On July 17th, 2016 we learned about

Mental enrichment and social engagement offer biggest benefits to elephants in captivity

If you’ve ever been to a major zoo, there’s a good chance you’ve seen an elephant standing in place, swaying nervously from left to right. Sadly, this wasn’t because she had that summer’s hot jam running through her head, but was likely due to stress associated with living in captivity. A massive survey of 68 North American zoos found that close to 75 percent of captive elephants exhibit such signs of unhappiness in their enclosures. However, the survey also found that the enclosure itself probably wasn’t the problem, unless it contributed to the elephants’ loneliness and boredom.

Quality of cages

The study checked on a multitude of attributes that might affect elephants’ well-being, including enclosure size, materials, management, and more. While some material issues did make a difference to the animals’ health, such as cement floors being harder on elephants’ legs and feet, the available space didn’t matter as much as expected. This was surprising since elephants are obviously large animals, but are also accustomed to traveling decently large ranges of land, sometimes extending over 62 miles if water sources are hard to come by.

Activity over acreage

Instead, it appears that the inner life of these captive pachyderms is what made the biggest difference to their health. Elephants that were able to maintain social contact with other elephants, especially younger elephants, fared better than those isolated for one reason or another. Ideally, that social stimulation was complimented by mental enrichment in the elephants’ care routines. For example, some zoos set up puzzles or scavenger hunts around feeding time, requiring that the elephants actively unlock containers or search for hidden packets of food in order to provide them with some mental stimulation in their otherwise predictable habitats. This doesn’t mean that elephants don’t enjoy some sense of stability though, as animals that were moved around multiple times per year seemed to be more emotionally stressed.

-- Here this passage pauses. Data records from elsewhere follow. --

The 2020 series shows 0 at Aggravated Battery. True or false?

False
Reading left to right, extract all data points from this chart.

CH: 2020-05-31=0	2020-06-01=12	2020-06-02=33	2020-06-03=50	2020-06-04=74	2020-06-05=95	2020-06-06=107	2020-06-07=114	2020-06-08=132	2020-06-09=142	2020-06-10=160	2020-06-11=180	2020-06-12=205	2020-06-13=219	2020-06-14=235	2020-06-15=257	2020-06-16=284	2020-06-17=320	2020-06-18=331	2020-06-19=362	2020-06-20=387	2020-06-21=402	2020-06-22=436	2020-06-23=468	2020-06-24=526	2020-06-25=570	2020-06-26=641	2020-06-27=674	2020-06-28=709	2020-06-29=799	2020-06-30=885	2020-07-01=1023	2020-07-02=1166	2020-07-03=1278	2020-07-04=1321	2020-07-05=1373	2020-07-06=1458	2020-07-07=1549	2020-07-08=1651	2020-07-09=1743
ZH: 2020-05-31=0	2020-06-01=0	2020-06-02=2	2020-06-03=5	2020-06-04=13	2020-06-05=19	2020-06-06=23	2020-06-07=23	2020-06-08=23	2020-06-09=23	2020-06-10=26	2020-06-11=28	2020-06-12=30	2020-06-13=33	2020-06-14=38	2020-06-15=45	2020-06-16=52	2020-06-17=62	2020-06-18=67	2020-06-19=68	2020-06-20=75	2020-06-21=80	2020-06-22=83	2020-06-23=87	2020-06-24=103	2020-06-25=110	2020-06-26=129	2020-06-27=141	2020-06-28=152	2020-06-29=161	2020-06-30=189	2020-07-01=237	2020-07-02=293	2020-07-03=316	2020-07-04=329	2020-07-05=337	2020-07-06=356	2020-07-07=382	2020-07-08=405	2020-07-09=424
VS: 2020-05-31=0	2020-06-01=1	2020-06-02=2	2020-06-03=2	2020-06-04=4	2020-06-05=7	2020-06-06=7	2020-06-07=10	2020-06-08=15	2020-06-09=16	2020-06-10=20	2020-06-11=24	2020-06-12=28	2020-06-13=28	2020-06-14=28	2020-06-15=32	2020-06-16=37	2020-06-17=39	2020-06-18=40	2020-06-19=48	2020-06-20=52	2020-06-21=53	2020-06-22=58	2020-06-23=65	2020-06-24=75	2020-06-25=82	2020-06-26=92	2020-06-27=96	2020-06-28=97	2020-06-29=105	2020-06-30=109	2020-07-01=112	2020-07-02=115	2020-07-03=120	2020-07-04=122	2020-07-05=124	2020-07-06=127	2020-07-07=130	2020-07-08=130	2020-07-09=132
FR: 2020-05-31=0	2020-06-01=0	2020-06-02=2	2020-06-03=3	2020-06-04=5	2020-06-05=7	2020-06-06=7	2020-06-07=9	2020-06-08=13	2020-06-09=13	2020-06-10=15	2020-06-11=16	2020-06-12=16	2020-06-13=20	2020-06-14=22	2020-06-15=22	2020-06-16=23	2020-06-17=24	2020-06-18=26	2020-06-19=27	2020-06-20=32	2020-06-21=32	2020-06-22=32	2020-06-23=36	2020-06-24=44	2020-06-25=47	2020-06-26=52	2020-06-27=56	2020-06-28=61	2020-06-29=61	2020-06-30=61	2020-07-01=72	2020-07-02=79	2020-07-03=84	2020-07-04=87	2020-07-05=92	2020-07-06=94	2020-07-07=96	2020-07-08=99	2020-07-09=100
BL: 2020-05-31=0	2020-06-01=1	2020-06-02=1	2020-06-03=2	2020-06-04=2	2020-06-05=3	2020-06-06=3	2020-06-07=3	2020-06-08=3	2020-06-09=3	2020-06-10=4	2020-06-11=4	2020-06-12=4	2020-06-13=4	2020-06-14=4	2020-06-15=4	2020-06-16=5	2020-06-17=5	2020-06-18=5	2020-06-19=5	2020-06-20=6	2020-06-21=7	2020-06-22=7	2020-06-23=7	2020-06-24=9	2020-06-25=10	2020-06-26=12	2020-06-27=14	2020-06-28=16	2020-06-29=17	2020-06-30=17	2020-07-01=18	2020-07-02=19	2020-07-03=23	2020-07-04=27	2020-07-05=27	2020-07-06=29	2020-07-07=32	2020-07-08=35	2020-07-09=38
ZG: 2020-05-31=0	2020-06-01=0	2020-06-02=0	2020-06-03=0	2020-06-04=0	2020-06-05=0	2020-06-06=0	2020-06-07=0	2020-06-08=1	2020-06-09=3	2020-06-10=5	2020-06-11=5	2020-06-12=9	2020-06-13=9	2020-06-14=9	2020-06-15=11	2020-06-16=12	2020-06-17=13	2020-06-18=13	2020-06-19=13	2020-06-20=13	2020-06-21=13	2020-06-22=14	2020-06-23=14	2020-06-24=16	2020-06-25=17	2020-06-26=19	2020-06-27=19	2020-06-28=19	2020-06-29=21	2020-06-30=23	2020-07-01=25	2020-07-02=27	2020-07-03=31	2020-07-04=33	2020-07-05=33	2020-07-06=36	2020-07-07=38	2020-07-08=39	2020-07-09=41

The benefits of happy elephants extend beyond more upbeat animals. In addition to higher energy levels, happier elephants are more reproductively successful, to the point that it was used as a measuring stick in this study. This provides an additional incentive to keep a zoo’s pachyderms happy, since birth rates of captive animals is now unfortunately important to conservation efforts as wild populations struggle around the world.